# WHAT IS NEEDED:
Your answer must be the lines of the entries below, exactly as written, from the first line through the line containing "nitpick could always".

⟨

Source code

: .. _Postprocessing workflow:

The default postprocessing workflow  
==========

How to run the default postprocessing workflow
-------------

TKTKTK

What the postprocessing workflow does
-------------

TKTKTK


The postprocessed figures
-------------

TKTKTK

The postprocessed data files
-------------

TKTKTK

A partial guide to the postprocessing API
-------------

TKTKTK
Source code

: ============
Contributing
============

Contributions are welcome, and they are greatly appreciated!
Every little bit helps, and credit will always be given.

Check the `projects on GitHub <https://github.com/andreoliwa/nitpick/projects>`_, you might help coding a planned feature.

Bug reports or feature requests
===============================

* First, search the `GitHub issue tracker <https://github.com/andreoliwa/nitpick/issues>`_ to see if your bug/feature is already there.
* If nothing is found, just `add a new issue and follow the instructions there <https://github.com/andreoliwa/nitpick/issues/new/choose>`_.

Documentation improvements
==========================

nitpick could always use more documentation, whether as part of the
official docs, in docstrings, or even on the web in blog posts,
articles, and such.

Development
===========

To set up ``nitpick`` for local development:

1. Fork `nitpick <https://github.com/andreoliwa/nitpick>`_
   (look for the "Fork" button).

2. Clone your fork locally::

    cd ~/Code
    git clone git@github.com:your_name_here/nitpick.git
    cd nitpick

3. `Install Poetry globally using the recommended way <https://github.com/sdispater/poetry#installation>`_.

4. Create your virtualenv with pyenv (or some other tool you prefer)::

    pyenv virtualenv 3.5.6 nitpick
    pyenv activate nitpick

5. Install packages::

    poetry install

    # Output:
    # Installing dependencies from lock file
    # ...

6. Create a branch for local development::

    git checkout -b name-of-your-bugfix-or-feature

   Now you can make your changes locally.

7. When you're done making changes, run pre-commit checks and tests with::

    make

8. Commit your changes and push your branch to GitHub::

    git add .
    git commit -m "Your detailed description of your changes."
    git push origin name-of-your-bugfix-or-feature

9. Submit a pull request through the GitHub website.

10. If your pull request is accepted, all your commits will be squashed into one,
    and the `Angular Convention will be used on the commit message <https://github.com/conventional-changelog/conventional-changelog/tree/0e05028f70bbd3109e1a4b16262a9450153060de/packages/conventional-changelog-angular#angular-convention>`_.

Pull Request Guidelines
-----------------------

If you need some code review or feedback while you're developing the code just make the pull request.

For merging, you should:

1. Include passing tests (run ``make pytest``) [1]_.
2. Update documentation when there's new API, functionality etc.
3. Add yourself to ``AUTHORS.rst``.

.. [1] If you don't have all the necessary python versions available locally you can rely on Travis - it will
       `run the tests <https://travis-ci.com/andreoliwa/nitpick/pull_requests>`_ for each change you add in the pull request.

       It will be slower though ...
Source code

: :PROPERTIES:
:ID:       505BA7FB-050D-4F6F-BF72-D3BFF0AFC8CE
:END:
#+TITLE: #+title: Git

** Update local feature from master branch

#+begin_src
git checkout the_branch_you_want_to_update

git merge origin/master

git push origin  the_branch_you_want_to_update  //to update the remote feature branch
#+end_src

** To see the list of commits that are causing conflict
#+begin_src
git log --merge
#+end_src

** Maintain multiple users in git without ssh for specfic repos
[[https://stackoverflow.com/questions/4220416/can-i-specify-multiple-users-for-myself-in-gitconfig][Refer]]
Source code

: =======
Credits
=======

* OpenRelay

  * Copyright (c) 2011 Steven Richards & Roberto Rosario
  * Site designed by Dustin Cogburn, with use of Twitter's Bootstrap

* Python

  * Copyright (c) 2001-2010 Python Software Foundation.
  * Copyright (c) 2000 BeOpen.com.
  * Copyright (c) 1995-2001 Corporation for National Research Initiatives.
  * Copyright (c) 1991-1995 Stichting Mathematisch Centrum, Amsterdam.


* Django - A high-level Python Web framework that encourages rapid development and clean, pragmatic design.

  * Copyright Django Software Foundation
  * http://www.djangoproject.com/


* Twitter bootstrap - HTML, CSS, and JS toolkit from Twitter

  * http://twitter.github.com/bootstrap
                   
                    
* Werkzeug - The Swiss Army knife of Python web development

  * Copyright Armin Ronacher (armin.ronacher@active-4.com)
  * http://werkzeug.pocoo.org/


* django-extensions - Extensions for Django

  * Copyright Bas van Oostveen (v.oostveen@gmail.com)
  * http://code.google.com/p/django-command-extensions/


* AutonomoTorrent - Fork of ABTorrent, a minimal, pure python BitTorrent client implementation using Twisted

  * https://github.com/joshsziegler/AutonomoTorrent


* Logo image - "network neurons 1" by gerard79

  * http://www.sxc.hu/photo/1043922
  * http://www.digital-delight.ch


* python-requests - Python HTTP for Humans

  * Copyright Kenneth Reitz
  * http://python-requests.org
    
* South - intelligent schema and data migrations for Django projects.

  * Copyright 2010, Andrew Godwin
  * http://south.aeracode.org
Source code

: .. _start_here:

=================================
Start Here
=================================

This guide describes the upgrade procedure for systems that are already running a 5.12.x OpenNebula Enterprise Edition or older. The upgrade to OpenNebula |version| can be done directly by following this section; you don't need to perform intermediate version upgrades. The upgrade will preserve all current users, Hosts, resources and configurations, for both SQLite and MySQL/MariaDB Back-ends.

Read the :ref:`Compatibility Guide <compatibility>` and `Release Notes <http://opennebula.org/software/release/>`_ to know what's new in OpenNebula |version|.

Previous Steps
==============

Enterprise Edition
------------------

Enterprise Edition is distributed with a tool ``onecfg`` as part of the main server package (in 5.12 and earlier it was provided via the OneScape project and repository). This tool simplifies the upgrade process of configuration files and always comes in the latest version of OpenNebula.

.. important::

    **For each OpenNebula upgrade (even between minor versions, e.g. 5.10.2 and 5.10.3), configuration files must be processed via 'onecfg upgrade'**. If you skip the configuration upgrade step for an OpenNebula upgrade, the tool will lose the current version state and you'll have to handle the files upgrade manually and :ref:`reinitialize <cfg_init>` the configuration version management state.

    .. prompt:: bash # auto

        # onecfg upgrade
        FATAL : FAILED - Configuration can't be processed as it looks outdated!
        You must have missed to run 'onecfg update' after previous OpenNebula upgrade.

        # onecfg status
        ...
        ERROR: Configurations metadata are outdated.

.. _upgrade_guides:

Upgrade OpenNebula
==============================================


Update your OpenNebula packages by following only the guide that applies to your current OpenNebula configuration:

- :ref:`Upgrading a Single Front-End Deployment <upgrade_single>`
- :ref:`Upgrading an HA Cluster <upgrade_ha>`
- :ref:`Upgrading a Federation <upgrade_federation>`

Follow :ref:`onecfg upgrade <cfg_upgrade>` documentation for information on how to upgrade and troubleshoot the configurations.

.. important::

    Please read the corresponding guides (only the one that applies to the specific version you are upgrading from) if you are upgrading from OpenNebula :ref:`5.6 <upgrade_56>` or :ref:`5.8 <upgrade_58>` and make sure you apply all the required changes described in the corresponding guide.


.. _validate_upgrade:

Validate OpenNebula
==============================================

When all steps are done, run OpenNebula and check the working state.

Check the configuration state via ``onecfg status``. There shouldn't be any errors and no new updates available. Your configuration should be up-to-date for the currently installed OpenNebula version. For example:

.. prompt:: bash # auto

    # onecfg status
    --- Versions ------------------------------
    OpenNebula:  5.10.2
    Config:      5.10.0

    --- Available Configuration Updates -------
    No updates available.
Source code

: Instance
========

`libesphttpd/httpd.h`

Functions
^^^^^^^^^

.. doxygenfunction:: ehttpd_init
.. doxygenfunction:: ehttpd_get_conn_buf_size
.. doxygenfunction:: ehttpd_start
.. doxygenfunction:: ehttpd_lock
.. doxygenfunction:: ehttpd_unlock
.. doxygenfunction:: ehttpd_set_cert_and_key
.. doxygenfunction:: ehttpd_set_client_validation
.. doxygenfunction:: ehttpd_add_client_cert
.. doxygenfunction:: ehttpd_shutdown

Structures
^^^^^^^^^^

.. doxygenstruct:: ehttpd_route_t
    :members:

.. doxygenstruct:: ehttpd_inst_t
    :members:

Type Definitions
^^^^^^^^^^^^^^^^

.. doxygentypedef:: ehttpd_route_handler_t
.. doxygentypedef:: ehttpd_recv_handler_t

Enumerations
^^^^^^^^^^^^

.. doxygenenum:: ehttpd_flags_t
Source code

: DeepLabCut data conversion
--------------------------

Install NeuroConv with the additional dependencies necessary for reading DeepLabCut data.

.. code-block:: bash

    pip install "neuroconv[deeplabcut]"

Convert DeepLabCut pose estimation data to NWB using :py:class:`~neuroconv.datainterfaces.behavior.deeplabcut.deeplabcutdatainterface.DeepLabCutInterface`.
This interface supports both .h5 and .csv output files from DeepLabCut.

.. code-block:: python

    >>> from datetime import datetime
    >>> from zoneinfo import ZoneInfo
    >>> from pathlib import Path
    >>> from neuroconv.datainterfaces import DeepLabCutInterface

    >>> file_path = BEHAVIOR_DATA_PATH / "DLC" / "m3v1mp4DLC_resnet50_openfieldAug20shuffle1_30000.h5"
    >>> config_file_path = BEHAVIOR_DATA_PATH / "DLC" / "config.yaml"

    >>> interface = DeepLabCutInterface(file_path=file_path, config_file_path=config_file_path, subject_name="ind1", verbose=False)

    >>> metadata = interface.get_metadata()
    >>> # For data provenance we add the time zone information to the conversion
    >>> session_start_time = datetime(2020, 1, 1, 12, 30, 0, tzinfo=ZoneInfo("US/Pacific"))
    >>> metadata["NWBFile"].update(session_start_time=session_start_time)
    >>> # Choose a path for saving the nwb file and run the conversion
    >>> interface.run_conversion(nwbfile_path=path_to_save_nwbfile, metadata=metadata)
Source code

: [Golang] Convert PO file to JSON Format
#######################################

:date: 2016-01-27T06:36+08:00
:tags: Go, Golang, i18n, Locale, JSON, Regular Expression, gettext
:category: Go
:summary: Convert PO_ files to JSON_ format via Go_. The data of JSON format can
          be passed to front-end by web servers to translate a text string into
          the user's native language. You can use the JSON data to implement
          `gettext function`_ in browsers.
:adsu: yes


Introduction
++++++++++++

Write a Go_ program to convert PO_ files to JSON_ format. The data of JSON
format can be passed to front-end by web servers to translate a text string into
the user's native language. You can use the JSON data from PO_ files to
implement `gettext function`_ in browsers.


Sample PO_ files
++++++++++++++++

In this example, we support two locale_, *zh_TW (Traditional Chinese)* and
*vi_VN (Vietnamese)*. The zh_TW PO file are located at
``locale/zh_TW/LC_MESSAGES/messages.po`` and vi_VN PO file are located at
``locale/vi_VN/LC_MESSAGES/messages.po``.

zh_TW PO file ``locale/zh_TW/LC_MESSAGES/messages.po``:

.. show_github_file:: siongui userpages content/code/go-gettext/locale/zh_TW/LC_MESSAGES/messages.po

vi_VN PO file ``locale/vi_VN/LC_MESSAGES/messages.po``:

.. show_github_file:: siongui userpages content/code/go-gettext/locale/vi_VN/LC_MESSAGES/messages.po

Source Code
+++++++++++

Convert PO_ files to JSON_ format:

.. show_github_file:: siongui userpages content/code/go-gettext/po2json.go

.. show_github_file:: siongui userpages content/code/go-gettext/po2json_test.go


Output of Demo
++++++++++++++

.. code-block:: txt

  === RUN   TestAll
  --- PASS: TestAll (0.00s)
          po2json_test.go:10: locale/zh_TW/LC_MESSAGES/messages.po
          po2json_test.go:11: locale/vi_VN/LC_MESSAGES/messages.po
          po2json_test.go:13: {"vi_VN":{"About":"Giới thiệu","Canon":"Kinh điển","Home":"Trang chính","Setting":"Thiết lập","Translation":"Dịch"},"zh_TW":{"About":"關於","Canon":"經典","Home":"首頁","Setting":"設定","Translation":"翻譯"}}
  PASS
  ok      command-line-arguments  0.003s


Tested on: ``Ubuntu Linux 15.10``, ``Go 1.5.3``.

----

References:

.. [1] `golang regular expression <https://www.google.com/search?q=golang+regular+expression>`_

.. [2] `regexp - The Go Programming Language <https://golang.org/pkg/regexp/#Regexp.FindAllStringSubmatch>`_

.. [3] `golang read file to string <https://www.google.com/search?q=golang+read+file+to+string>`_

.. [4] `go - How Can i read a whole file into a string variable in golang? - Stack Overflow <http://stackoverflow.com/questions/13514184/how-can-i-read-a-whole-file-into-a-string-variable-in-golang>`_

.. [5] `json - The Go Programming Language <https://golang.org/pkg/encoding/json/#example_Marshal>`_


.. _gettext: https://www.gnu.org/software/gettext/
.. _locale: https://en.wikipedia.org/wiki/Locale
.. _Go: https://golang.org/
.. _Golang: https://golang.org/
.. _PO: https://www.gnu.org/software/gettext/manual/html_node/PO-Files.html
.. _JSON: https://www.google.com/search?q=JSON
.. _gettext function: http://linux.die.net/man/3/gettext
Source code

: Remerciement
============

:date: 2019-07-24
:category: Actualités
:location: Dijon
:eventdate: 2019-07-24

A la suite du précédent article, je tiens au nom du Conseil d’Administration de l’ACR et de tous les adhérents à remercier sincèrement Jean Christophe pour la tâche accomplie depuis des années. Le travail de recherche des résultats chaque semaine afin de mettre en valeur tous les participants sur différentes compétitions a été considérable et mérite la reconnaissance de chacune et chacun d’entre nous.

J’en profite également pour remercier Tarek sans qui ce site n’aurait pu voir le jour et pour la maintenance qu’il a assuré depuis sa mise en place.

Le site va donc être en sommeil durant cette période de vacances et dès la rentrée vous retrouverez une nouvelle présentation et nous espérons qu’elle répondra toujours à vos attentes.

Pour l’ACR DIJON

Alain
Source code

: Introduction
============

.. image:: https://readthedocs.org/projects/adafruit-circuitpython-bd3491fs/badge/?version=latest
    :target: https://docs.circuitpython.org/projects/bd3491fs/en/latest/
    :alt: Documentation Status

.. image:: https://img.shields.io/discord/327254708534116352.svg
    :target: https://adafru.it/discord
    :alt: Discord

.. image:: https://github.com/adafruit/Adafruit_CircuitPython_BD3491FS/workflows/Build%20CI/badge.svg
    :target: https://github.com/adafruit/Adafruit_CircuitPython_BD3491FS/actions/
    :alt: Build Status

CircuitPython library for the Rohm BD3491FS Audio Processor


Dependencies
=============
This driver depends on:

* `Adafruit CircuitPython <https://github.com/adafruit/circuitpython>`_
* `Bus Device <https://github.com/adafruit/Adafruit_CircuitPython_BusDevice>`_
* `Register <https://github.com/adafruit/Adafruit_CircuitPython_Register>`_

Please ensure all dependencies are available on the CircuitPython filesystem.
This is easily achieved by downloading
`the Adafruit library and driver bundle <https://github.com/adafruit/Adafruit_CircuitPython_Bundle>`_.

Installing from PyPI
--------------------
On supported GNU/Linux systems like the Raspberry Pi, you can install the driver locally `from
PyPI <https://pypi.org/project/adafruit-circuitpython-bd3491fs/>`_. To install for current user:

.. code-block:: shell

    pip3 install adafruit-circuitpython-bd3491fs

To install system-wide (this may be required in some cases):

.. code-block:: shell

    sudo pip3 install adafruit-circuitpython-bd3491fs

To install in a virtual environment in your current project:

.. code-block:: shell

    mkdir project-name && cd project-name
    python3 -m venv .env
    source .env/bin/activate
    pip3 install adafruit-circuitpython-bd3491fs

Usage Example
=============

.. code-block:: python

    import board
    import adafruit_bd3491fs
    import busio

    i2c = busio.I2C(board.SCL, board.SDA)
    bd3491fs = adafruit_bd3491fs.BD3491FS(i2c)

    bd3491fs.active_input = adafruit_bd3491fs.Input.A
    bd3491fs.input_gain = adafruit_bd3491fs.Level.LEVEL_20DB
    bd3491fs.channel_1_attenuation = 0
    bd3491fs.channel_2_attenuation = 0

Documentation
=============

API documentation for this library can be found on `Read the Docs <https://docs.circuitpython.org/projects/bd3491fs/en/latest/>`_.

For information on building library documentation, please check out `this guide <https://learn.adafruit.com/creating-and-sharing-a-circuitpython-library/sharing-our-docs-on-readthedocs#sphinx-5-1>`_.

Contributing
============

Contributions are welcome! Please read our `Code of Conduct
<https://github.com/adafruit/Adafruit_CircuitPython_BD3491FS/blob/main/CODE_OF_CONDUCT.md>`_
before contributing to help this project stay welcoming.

⟩

# RESPONSE TO THIS TASK:
Source code

: .. _Postprocessing workflow:

The default postprocessing workflow  
==========

How to run the default postprocessing workflow
-------------

TKTKTK

What the postprocessing workflow does
-------------

TKTKTK


The postprocessed figures
-------------

TKTKTK

The postprocessed data files
-------------

TKTKTK

A partial guide to the postprocessing API
-------------

TKTKTK
Source code

: ============
Contributing
============

Contributions are welcome, and they are greatly appreciated!
Every little bit helps, and credit will always be given.

Check the `projects on GitHub <https://github.com/andreoliwa/nitpick/projects>`_, you might help coding a planned feature.

Bug reports or feature requests
===============================

* First, search the `GitHub issue tracker <https://github.com/andreoliwa/nitpick/issues>`_ to see if your bug/feature is already there.
* If nothing is found, just `add a new issue and follow the instructions there <https://github.com/andreoliwa/nitpick/issues/new/choose>`_.

Documentation improvements
==========================

nitpick could always use more documentation, whether as part of the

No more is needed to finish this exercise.